■ Your assignment: Collect from the data below each line with "against".

Transcribed page contents:
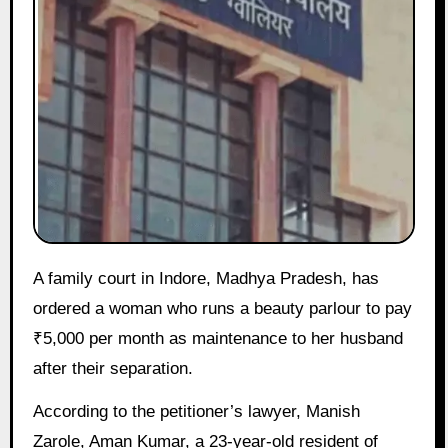
A family court in Indore, Madhya Pradesh, has
ordered a woman who runs a beauty parlour to pay
₹5,000 per month as maintenance to her husband
after their separation.
According to the petitioner’s lawyer, Manish
Zarole, Aman Kumar, a 23-year-old resident of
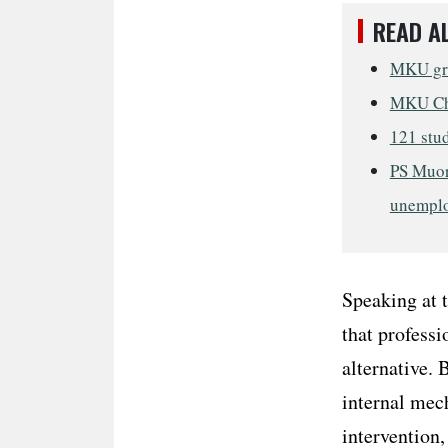
READ A
MKU grad
MKU Cha
121 stud
PS Muor
unempl
Speaking at 
that professi
alternative. 
internal mech
intervention,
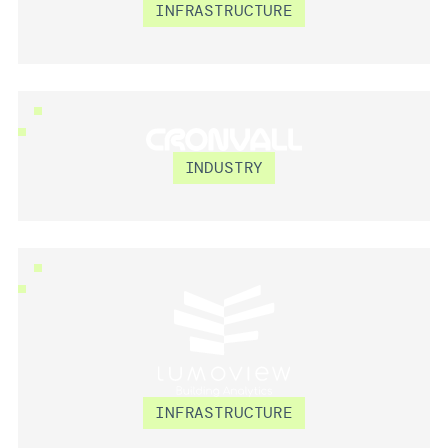
GROUNDHAWK
INFRASTRUCTURE
CRONVALL
INDUSTRY
LUMOVIEW
INFRASTRUCTURE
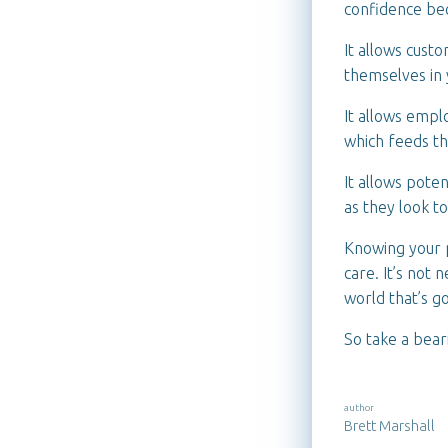
confidence be
It allows cust
themselves in 
It allows empl
which feeds th
It allows pote
as they look t
Knowing your p
care. It’s not 
world that’s g
So take a bear
author
Brett Marshall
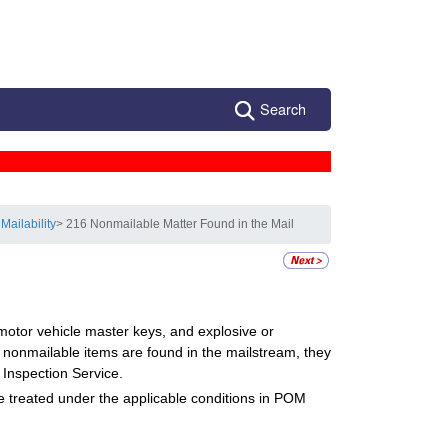
Search
Mailability
> 216 Nonmailable Matter Found in the Mail
 motor vehicle master keys, and explosive or
f nonmailable items are found in the mailstream, they
 Inspection Service.
be treated under the applicable conditions in POM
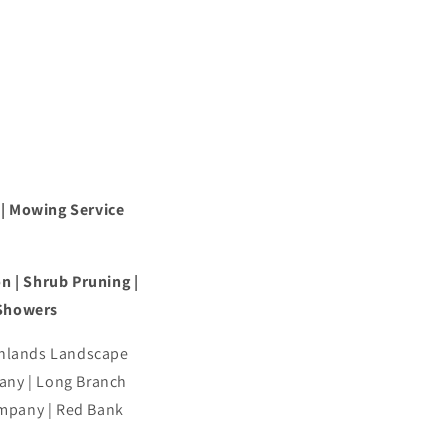
 | Mowing Service
n | Shrub Pruning |
 Showers
ghlands Landscape
ny | Long Branch
mpany | Red Bank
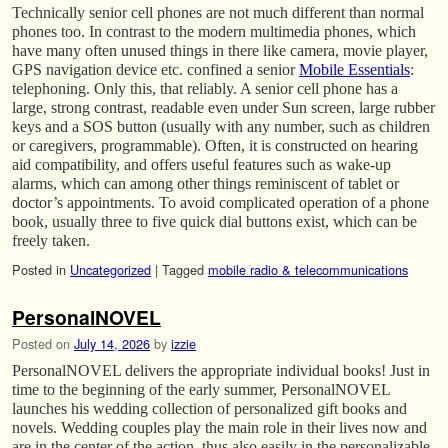
Technically senior cell phones are not much different than normal
phones too. In contrast to the modern multimedia phones, which
have many often unused things in there like camera, movie player,
GPS navigation device etc. confined a senior
Mobile Essentials
:
telephoning. Only this, that reliably. A senior cell phone has a
large, strong contrast, readable even under Sun screen, large rubber
keys and a SOS button (usually with any number, such as children
or caregivers, programmable). Often, it is constructed on hearing
aid compatibility, and offers useful features such as wake-up
alarms, which can among other things reminiscent of tablet or
doctor’s appointments. To avoid complicated operation of a phone
book, usually three to five quick dial buttons exist, which can be
freely taken.
Posted in
Uncategorized
|
Tagged
mobile radio & telecommunications
PersonalNOVEL
Posted on
July 14, 2026
by
izzie
PersonalNOVEL delivers the appropriate individual books! Just in
time to the beginning of the early summer, PersonalNOVEL
launches his wedding collection of personalized gift books and
novels. Wedding couples play the main role in their lives now and
are in the center of the action, thus also easily in the personalizable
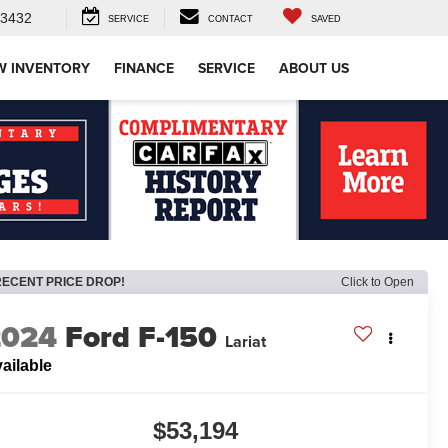
-3432
SERVICE
CONTACT
SAVED
W INVENTORY
FINANCE
SERVICE
ABOUT US
RECENT PRICE DROP!
Click to Open
2024
Ford F-150
Lariat
ailable
$53,194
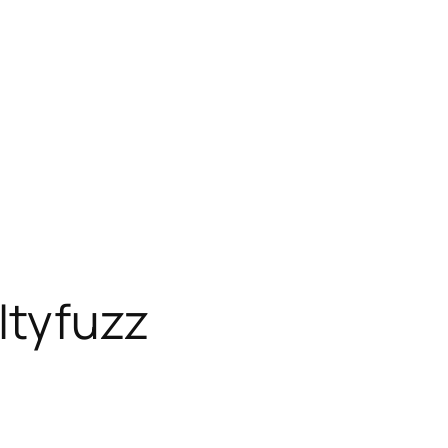
 Ityfuzz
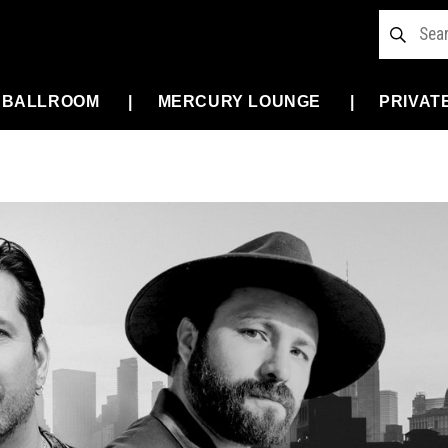
 BALLROOM
MERCURY LOUNGE
PRIVAT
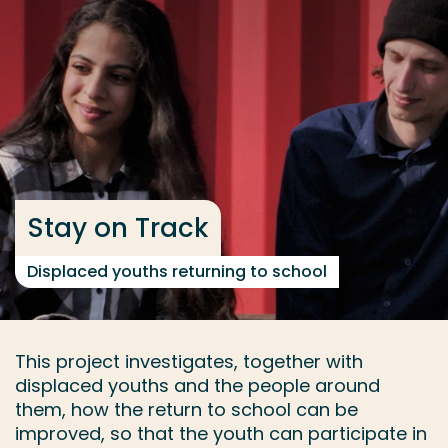
Go directly to the content
... > Project facts
Frequent searches
Study programme
Contact
Stay on Track
Displaced youths returning to school
This project investigates, together with
displaced youths and the people around
them, how the return to school can be
improved, so that the youth can participate in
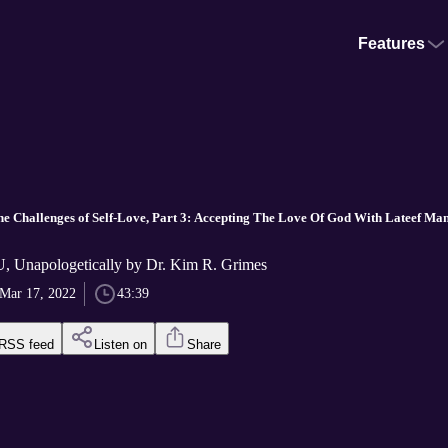
Features
 Challenges of Self-Love, Part 3: Accepting The Love Of God With Lateef Man
 Unapologetically by Dr. Kim R. Grimes
Mar 17, 2022
43:39
RSS feed
Listen on
Share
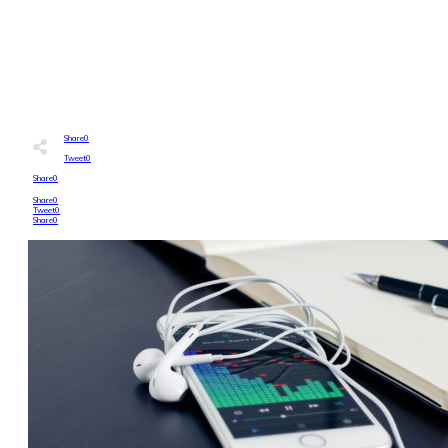
0
COMMENTS
Share
0
Tweet
0
Share
0
Share
0
Tweet
0
Share
0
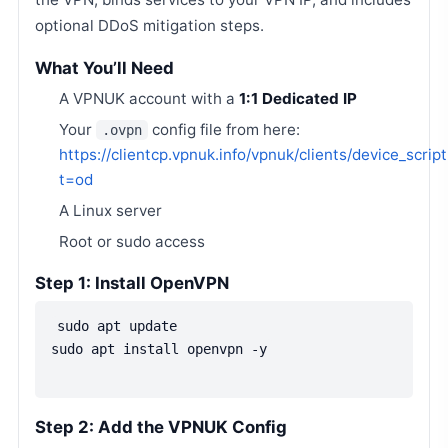
optional DDoS mitigation steps.
What You’ll Need
A VPNUK account with a
1:1 Dedicated IP
Your
config file from here:
.ovpn
https://clientcp.vpnuk.info/vpnuk/clients/device_scrip
t=od
A Linux server
Root or sudo access
Step 1: Install OpenVPN
sudo apt update
sudo apt install openvpn -y
Step 2: Add the VPNUK Config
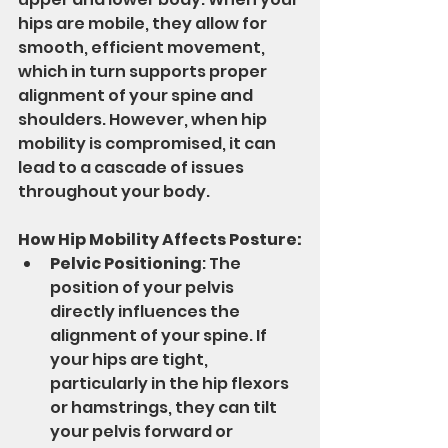
hips are mobile, they allow for 
smooth, efficient movement, 
which in turn supports proper 
alignment of your spine and 
shoulders. However, when hip 
mobility is compromised, it can 
lead to a cascade of issues 
throughout your body.
How Hip Mobility Affects Posture:
Pelvic Positioning
: The 
position of your pelvis 
directly influences the 
alignment of your spine. If 
your hips are tight, 
particularly in the hip flexors 
or hamstrings, they can tilt 
your pelvis forward or 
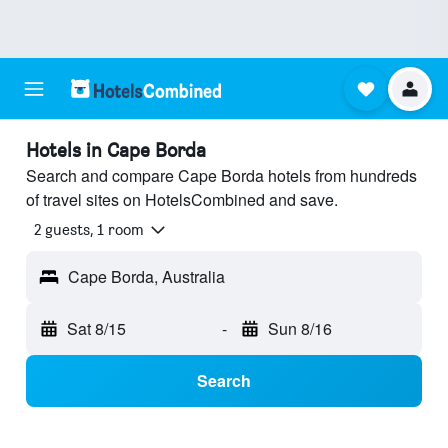
Hotels in Cape Borda
Search and compare Cape Borda hotels from hundreds
of travel sites on HotelsCombined and save.
2 guests, 1 room
Cape Borda, Australia
Sat 8/15
-
Sun 8/16
Search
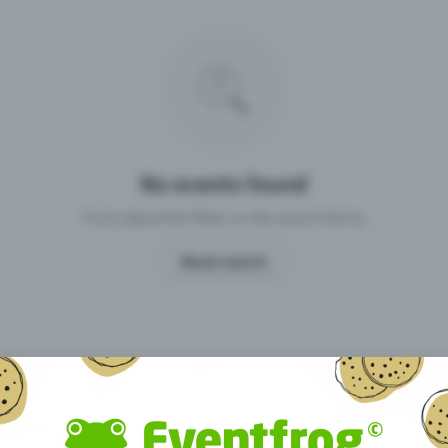
Missing your event?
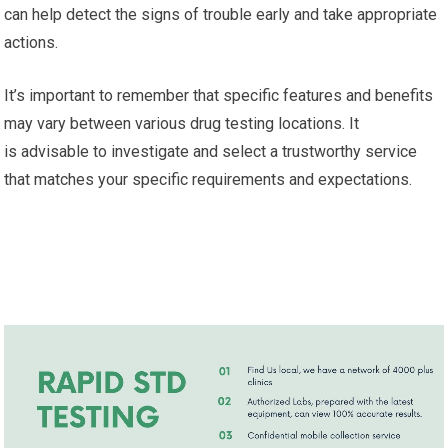
can help detect the signs of trouble early and take appropriate
actions.
It’s important to remember that specific features and benefits
may vary between various drug testing locations. It
is advisable to investigate and select a trustworthy service
that matches your specific requirements and expectations.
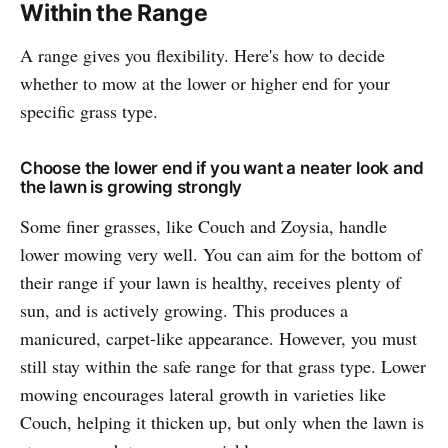
Within the Range
A range gives you flexibility. Here's how to decide
whether to mow at the lower or higher end for your
specific grass type.
Choose the lower end if you want a neater look and
the lawn is growing strongly
Some finer grasses, like Couch and Zoysia, handle
lower mowing very well. You can aim for the bottom of
their range if your lawn is healthy, receives plenty of
sun, and is actively growing. This produces a
manicured, carpet-like appearance. However, you must
still stay within the safe range for that grass type. Lower
mowing encourages lateral growth in varieties like
Couch, helping it thicken up, but only when the lawn is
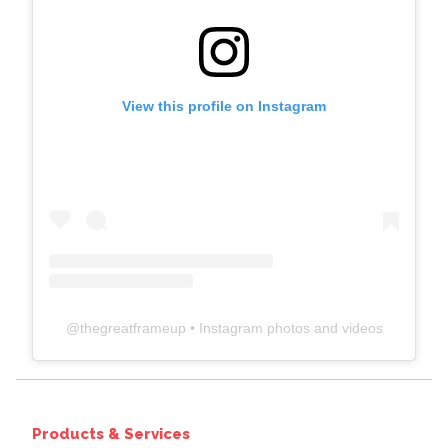
View this profile on Instagram
@
thegreatframeup
• Instagram photos and videos
Products & Services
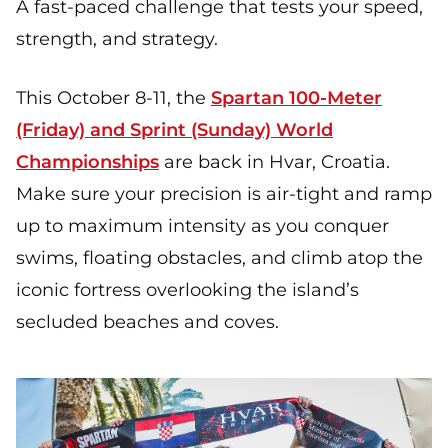
A fast-paced challenge that tests your speed,
strength, and strategy.
This October 8-11, the
Spartan 100-Meter
(Friday) and Sprint (Sunday) World
Championships
are back in Hvar, Croatia.
Make sure your precision is air-tight and ramp
up to maximum intensity as you conquer
swims, floating obstacles, and climb atop the
iconic fortress overlooking the island’s
secluded beaches and coves.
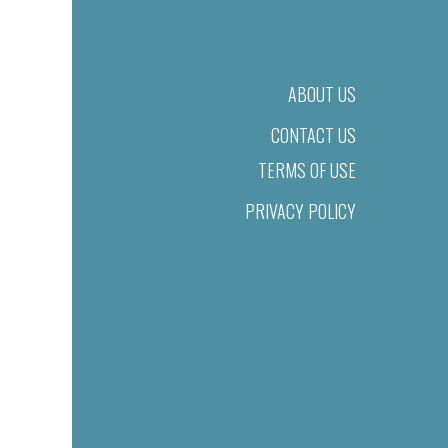
ABOUT US
CONTACT US
TERMS OF USE
PRIVACY POLICY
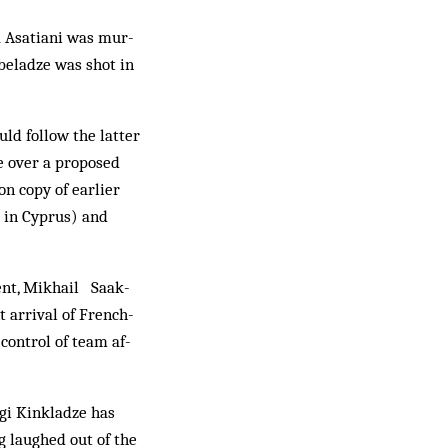
a Asatiani was mur­
rbeladze was shot in
uld follow the latter
te over a proposed
on copy of earlier
 in Cyprus) and
ent, Mikhail Saak­­
 arrival of French­
ontrol of team af­­
gi Kinkladze has
g laughed out of the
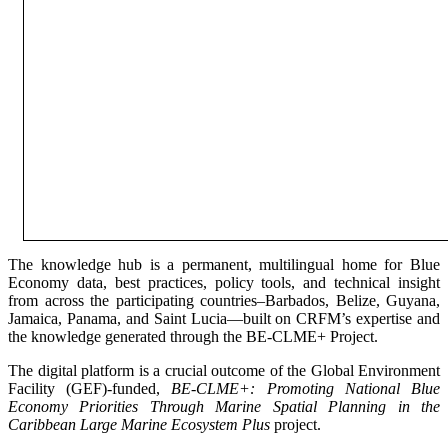
The knowledge hub is a permanent, multilingual home for Blue
Economy data, best practices, policy tools, and technical insight
from across the participating countries–Barbados, Belize, Guyana,
Jamaica, Panama, and Saint Lucia—built on CRFM’s expertise and
the knowledge generated through the BE-CLME+ Project.
The digital platform is a crucial outcome of the Global Environment
Facility (GEF)-funded,
BE-CLME+: Promoting National Blue
Economy Priorities Through Marine Spatial Planning in the
Caribbean Large Marine Ecosystem Plus
project.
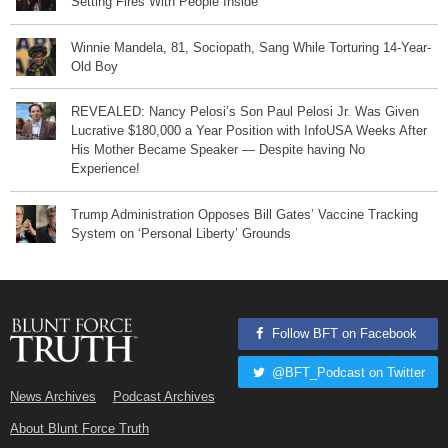
Setting Fires With People Inside
Winnie Mandela, 81, Sociopath, Sang While Torturing 14-Year-
Old Boy
REVEALED: Nancy Pelosi’s Son Paul Pelosi Jr. Was Given
Lucrative $180,000 a Year Position with InfoUSA Weeks After
His Mother Became Speaker — Despite having No
Experience!
Trump Administration Opposes Bill Gates’ Vaccine Tracking
System on ‘Personal Liberty’ Grounds
Follow BFT on Facebook
@BFT_Podcast on Twitter
News Archives
Podcast Archives
About Blunt Force Truth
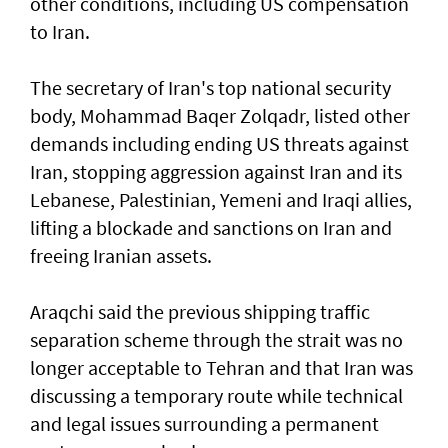
other conditions, including US compensation
to Iran.
The secretary of Iran's top national security
body, Mohammad Baqer Zolqadr, listed other
demands including ending US threats against
Iran, stopping aggression against Iran and its
Lebanese, Palestinian, Yemeni and Iraqi allies,
lifting a blockade and sanctions on Iran and
freeing Iranian assets.
Araqchi said the previous shipping traffic
separation scheme through the strait was no
longer acceptable to Tehran and that Iran was
discussing a temporary route while technical
and legal issues surrounding a permanent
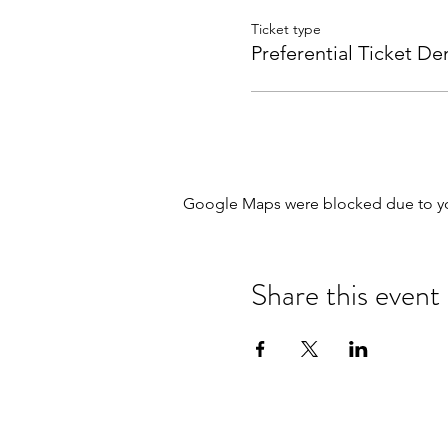
Ticket type
Preferential Ticket D
Google Maps were blocked due to your
Share this event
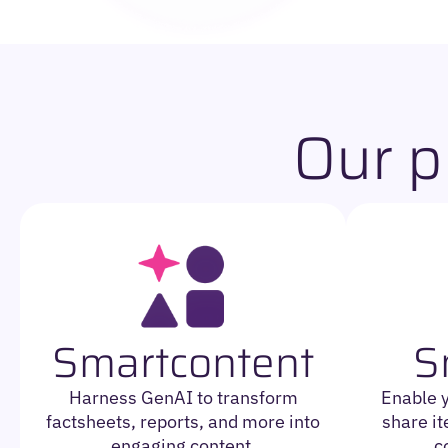
Our p
Smartcontent
S
Harness GenAI to transform
Enable 
factsheets, reports, and more into
share it
engaging content.
c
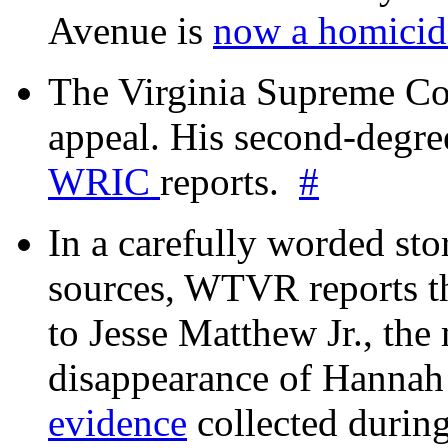
Avenue is
now a homicide
The Virginia Supreme Co
appeal. His second-degre
WRIC
reports.
#
In a carefully worded stor
sources, WTVR reports th
to Jesse Matthew Jr., the
disappearance of Hanna
evidence
collected during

■ Exercise answer:
demands including ending US threats against
Iran, stopping aggression against Iran and its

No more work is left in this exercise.